Dr. Noakes also took aim at the anti-fish farm lobby in his paper.
“Despite the lack of any credible scientific evidence to link declines in Pacific salmon stocks at a population level to salmon farming, those opposed to salmon farming and those wishing for a simplistic solution to restore Pacific salmon stocks to historic high levels suggest that removing salmon farms will accomplish that goal which it will not,” he wrote.
“This action will only serve to eliminate or significantly curtail the salmon farming industry in British Columbia which will have significant negative economic and social consequences for coastal communities and in particular First Nation communities involved in aquaculture.”
It will take some time to bring clarity and agreement among stakeholders as to what those expectations are but the direction is clear, said Dr. Noakes.
“To that end, salmon farming companies in British Columbia have been building relationships and agreements with First Nations over the past two decades to the point where today nearly 80 percent of the farmed salmon produced in the province is done so with agreements or partnerships with local First Nations.”
“What is still missing and needed is a modern regulatory framework (national and provincial) that is specifically designed to govern a responsible and sustainable aquaculture industry and a commitment to implement the required legislation and aquaculture development strategy.”
“Canada has provided leadership in the development of sustainable fisheries and aquaculture and can do so in the future,” he concluded.
Dr. Noakes’ paper comes in the wake of a push by Canadian salmon farmers and businesses in Campbell River, BC, earlier this year for a Federal Aquaculture Act.

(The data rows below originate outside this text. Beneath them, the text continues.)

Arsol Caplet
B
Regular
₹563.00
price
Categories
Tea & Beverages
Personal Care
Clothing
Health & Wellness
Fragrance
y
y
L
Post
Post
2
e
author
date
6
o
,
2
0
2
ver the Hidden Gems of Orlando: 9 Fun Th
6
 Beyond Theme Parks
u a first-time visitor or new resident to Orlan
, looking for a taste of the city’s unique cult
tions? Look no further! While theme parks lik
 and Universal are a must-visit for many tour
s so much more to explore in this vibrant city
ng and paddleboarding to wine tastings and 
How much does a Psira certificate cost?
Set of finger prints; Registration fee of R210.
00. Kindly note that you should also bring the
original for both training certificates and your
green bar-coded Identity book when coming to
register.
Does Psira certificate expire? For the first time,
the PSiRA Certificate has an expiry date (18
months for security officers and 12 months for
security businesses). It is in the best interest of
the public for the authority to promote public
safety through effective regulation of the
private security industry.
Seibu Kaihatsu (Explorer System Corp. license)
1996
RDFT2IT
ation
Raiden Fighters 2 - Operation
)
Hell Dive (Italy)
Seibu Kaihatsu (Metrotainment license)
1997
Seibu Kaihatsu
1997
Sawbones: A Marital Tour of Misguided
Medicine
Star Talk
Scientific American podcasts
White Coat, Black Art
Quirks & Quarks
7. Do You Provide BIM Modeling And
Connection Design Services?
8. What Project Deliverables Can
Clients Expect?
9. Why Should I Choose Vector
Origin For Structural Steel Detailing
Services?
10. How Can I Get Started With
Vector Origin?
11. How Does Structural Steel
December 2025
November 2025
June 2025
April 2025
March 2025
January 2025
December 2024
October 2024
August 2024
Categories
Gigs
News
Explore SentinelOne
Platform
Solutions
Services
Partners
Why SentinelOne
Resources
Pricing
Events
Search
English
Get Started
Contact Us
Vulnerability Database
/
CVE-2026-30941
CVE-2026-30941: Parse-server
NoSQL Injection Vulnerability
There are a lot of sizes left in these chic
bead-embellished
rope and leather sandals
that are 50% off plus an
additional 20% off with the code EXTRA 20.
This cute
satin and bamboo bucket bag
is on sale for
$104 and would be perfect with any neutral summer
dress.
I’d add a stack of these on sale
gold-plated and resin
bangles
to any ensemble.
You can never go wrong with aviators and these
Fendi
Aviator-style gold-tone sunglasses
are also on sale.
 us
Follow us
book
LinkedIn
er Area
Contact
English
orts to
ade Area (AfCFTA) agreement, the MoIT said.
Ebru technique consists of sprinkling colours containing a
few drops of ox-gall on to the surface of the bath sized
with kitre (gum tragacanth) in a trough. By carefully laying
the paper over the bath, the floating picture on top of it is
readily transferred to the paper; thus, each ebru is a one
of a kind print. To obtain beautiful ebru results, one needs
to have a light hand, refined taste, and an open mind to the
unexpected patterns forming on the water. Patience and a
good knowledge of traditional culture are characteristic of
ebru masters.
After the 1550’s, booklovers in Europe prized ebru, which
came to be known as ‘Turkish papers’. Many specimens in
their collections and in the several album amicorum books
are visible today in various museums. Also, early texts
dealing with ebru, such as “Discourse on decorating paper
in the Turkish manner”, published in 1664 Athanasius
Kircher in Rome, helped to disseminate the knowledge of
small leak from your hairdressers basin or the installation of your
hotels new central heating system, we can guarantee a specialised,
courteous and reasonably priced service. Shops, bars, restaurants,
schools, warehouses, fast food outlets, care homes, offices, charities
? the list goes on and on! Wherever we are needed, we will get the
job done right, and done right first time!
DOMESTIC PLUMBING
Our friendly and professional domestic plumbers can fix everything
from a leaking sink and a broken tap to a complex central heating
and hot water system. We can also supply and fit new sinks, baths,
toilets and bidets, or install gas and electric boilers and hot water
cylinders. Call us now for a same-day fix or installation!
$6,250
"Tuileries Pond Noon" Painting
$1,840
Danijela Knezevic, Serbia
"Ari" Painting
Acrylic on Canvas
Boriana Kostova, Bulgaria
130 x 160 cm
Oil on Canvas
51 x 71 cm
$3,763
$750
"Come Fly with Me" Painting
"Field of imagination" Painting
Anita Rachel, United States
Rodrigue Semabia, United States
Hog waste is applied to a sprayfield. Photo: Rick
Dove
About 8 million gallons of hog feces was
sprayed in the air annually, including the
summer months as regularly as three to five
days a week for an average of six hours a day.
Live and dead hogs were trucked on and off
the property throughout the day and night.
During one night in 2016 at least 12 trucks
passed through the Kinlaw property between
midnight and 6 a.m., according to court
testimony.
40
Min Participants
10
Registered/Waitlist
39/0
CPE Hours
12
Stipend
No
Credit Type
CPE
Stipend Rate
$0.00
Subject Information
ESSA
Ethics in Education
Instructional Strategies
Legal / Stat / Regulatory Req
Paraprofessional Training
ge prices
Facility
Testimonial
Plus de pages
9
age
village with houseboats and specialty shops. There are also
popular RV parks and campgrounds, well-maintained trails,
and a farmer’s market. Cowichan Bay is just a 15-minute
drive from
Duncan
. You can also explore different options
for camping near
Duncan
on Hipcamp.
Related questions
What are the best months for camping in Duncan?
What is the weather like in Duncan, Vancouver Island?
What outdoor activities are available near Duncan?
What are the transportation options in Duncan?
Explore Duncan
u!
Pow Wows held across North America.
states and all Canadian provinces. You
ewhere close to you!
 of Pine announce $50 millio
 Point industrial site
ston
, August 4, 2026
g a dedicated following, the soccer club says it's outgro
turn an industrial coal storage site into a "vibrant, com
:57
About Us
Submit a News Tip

Campbell River, which prides itself as the Salmon Capital of the World, urged both the B.C. government and Ottawa to provide fair access to long term tenures for the aquaculture industry.
In a policy document the Chamber stated the development of a Federal Aquaculture Act, will establish national environmental standards and clarify industry responsibilities.
“Appropriate legislation would recognize in law the long-standing reality of aquaculture as a legitimate caretaker of Canada’s aquatic resources, the Chamber said.
“It would support efforts to ensure a modern industry and build on an already impressive record of safety and sustainability.
“The introduction of this legislation could help facilitate the currently ad hoc regulatory changes coming forward from the Department of Fisheries and Oceans and would enable Canada to realize its full potential, creating new jobs and expanding opportunity in an industry that can be socially, economically and environmentally sustainable,” the Chamber said.